Once I did some work with Petsmart and discovered that employees are allowed to bring their pets to work. It was an eye-opener for me at that point and then I forgot about it. But the Economist article brought back the notion that pets at work might have some benefits.
I'm not sure how many companies along pets (mainly dogs I guess) but I did Google "pets at work" out of curiosity and discovered several news reports on the topic. Here's one from CBS News :
Bringing dogs to work might make good business sense, according to one survey that found 46 million Americans would work longer hours if they were allowed to bring their furry companions into work with them.
So what used to be unheard of is now becoming almost commonplace. About 20 percent of American companies, including giants like Google, allow dogs in the office. The theory is that dogs reduce stress – and that's good for business.
Here's another one from petpublishing:
In a recent nationwide survey, the American Pet Products Manufacturers Association (APPMA) found the solution to easing corporate nerves and enhancing office efficiency was as easy as placing a pet in your work environment. Having pets in the office created a more productive work environment among 73 percent of the participating companies. Also of interest, 27 percent of the participating companies had a decreased absenteeism rate.
These findings and more were uncovered when APPMA surveyed companies nationwide that allow pets including dogs, cats, fish, small animals, reptiles and birds in the workplace. The survey revealed that the many health-enhancing benefits of pet ownership – including reduced blood pressure, lower stress levels, and improved overall emotional and physical health – also translate in an office environment. All of the companies polled, 100 percent, agree that having pets in the workplace relaxes employees.
None of the articles I skimmed mentioned dogs and collaboration – so maybe that's a new field of investigation (in fact the Economist article made that point) – but several mentioned pets and workplace stress reduction (probably a lot cheaper than an Employee Assistance Program).
I also discovered that the next "Take your dog to work day" is Friday June 24, 2011. But since I don't have a dog and don't intend to get one that's one event I won't be participating in.
I'm now wondering if there'll be a surge of interest in increasing productivity and collaboration through pet interaction? Will companies set up their own kennels? Then thinking of companies in which to do research I wondered whether police dog handlers are more productive, collaborative, and less stressed that police with just their guns? What about the comparison of police dog handlers with mounted (on horseback) police? And so on.

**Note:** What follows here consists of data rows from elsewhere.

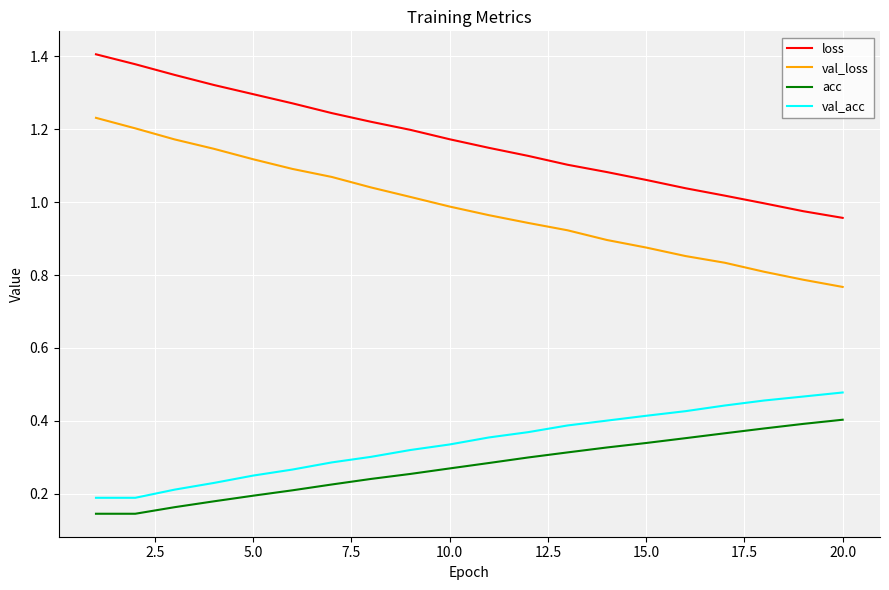

Which series has the largest total across all categories?

loss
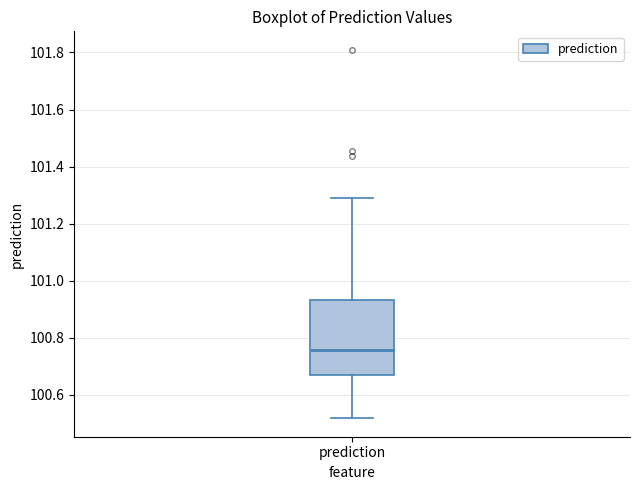

Where does the median line of the box for prediction sit on the y-axis? The values are not printed on the chart, so give them approximately, as read against the axis.

100.76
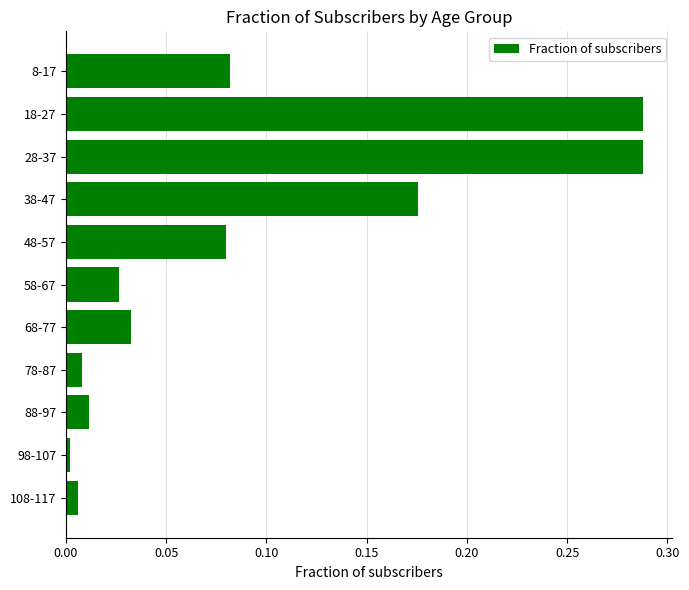

The value at 58-67 is 0.0. True or false?

True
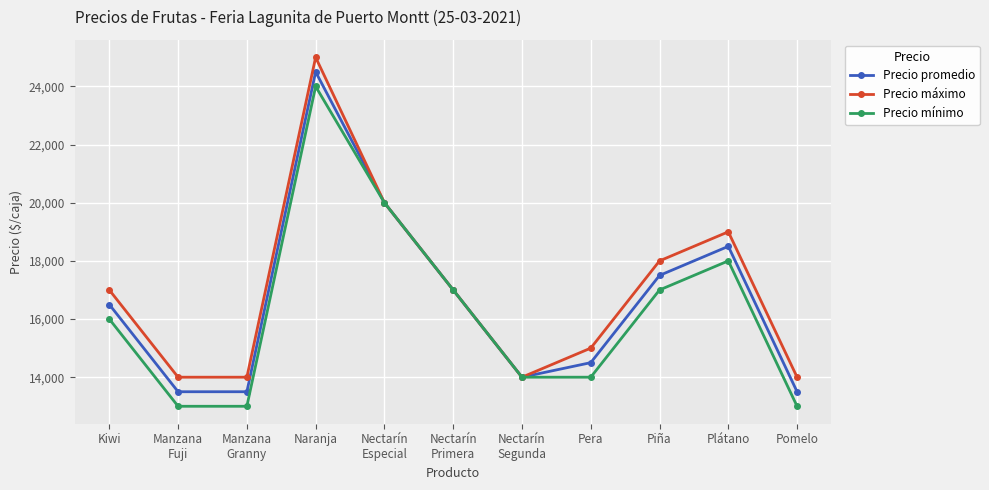

The value of Precio promedio at Nectarín
Especial is 20000. True or false?

True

The whole notion of pets at work is one that I find very odd but I'm not sure why I do. My observation is that pet owners spend more time discussing the pets than anything else (unless they have children) and I'm not convinced that pets in the office would increase productivity. I can see how they would increase collaboration but only if collaboration is a euphemism for talking about pets. I remain to be convinced – but I won't be going down that route if the first step is to become a dog owner myself.